Meet the Socialist Running for Michigan State House

Layla Taha

Layla Taha is a Lebanese American socialist running to represent the Metro Detroit area in the Michigan state house. We spoke with her about her campaign, her demand for a cease-fire in Gaza, and how she plans to stand up to corporate interests if elected.

Layla Taha is running for the Michigan State House of Representatives . (Layla Taha for State Representative / Facebook)

Interview by
Oren Schweitzer

Rep. Rashida Tlaib, the democratic socialist, Palestinian American congresswoman who represents Michigan’s heavily Arab and Muslim 12th Congressional District in the Metro Detroit area, has been one of the most outspoken critics of Israel’s brutal assault on Gaza. Along with other Squad members and progressives in Congress, Tlaib has called on Joe Biden to demand a cease-fire.

Program director for Tlaib’s office and fellow Democratic Socialists of America (DSA) member Layla Taha is running for the Michigan state house, in a special election for the 25th District seat. Taha, who is Lebanese American, has also come out in support of a cease-fire, and her campaign has been endorsed by Tlaib as well as the Detroit chapter of DSA.

If elected, Taha would join State Rep. Dylan Wegela in the state legislature as part of a growing DSA bloc. Taha recently sat down with Jacobin contributor Oren Schweitzer to discuss why she’s running for office, her support for Palestine, and why she believes labor and movement organizing are essential to standing up to corporate interests.


Oren Schweitzer

What are the greatest issues facing your district and Michigan more broadly, and how do you hope to address them if elected?

Layla Taha

I feel very frustrated. I look at the world I’ve inherited and think about my younger siblings and the world they’re going to inherit, and I’m concerned about many issues.

My background is in public health; here in my district, we have a lot of public health issues. I see that one of the cities in my community has lead in its water. We have a ton of corporate polluters on the southern border of our district who have not been held accountable for years. We have some of the worst air quality and some of the highest asthma rates in the state.

_PROMPT 1_
Duplicate a passage of the Layla Taha interview. Begin at the words "Meet the Socialist" and stop after "interests if elected.".
_PROMPT 2_
In the Layla Taha interview, which district seat is Taha seeking in the special election?
_PROMPT 3_
Using the Layla Taha interview, decide whether each statement agrees with it. Answer yes or no, and quote the deciding words.
(a) Taha is Palestinian American.
(b) The Detroit chapter of DSA has endorsed Taha's campaign.
(c) Taha's background is in law.

Transcribed page contents:
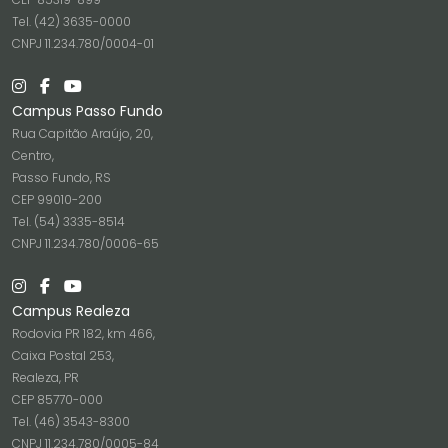
Tel. (42) 3635-0000
CNPJ 11.234.780/0004-01
Campus Passo Fundo
Rua Capitão Araújo, 20,
Centro,
Passo Fundo, RS
CEP 99010-200
Tel. (54) 3335-8514
CNPJ 11.234.780/0006-65
Campus Realeza
Rodovia PR 182, km 466,
Caixa Postal 253,
Realeza, PR
CEP 85770-000
Tel. (46) 3543-8300
CNPJ 11.234.780/0005-84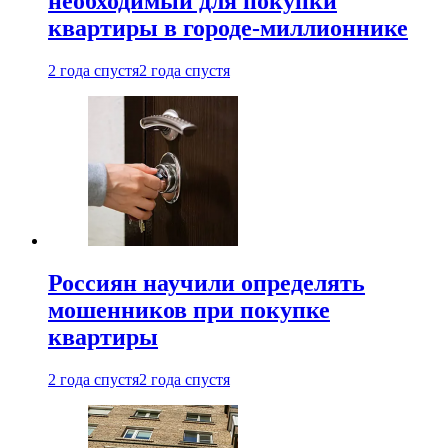
необходимый для покупки
квартиры в городе-миллионнике
2 года спустя
2 года спустя
Россиян научили определять
мошенников при покупке
квартиры
2 года спустя
2 года спустя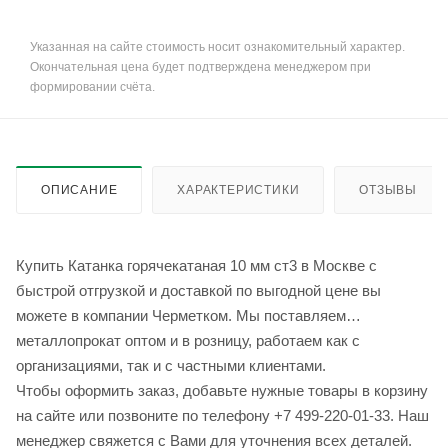
Указанная на сайте стоимость носит ознакомительный характер.
Окончательная цена будет подтверждена менеджером при
формировании счёта.
ОПИСАНИЕ
ХАРАКТЕРИСТИКИ
ОТЗЫВЫ
Купить Катанка горячекатаная 10 мм ст3 в Москве с
быстрой отгрузкой и доставкой по выгодной цене вы
можете в компании Черметком. Мы поставляем
металлопрокат оптом и в розницу, работаем как с
организациями, так и с частными клиентами.
Чтобы оформить заказ, добавьте нужные товары в корзину
на сайте или позвоните по телефону +7 499-220-01-33. Наш
менеджер свяжется с Вами для уточнения всех деталей.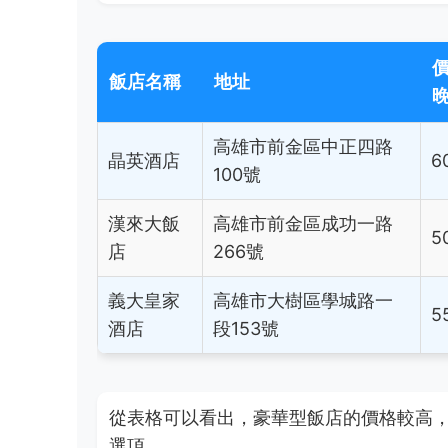
飯店名稱
地址
高雄市前金區中正四路
晶英酒店
6
100號
漢來大飯
高雄市前金區成功一路
5
店
266號
義大皇家
高雄市大樹區學城路一
5
酒店
段153號
從表格可以看出，豪華型飯店的價格較高
選項。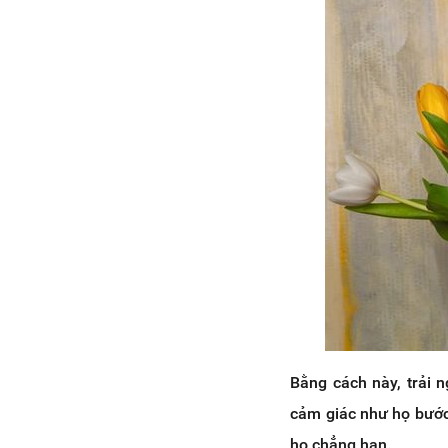
Bằng cách này, trải 
cảm giác như họ bước 
họ chẳng hạn.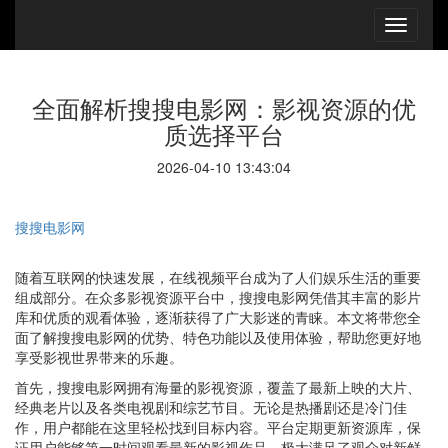
全面解析搜搜电影网：影视资源的优
质选择平台
2026-04-10 13:43:04
搜搜电影网
随着互联网的快速发展，在线视频平台成为了人们娱乐生活的重要
组成部分。在众多影视资源平台中，搜搜电影网凭借其丰富的影片
库和优质的观看体验，逐渐获得了广大影迷的青睐。本文将带您全
面了解搜搜电影网的优势、特色功能以及使用体验，帮助您更好地
享受影视世界带来的乐趣。
首先，搜搜电影网拥有海量的影视资源，覆盖了最新上映的大片、
经典老片以及各类电视剧和综艺节目。无论是热播剧还是冷门佳
作，用户都能在这里轻松找到目标内容。平台定期更新资源库，保
证用户能够第一时间观看最新的影视作品，极大满足了观众对新鲜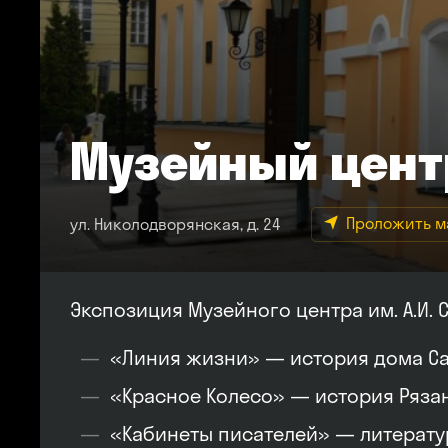
Музейный цент
Проложить 
ул. Николодворянская, д. 24
Экспозиция Музейного центра им. А.И.
«Линия жизни» — история дома Са
«Красное Колесо» — история Ряза
«Кабинеты писателей» — литератур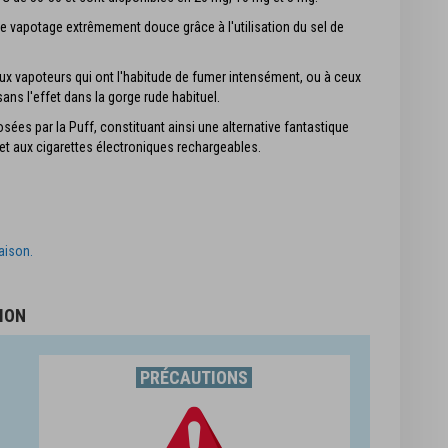
e vapotage extrêmement douce grâce à l'utilisation du sel de
ux vapoteurs qui ont l'habitude de fumer intensément, ou à ceux
sans l'effet dans la gorge rude habituel.
ées par la Puff, constituant ainsi une alternative fantastique
 et aux cigarettes électroniques rechargeables.
raison.
ION
PRÉCAUTIONS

_WRITTEN REPLY 1_
Meet the Socialist Running for Michigan State House

Layla Taha

Layla Taha is a Lebanese American socialist running to represent the Metro Detroit area in the Michigan state house. We spoke with her about her campaign, her demand for a cease-fire in Gaza, and how she plans to stand up to corporate interests if elected.

_WRITTEN REPLY 2_
The 25th District seat in the Michigan state house.

_WRITTEN REPLY 3_
(a) No: "Taha, who is Lebanese American"
(b) Yes: "her campaign has been endorsed by Tlaib as well as the Detroit chapter of DSA"
(c) No: "My background is in public health"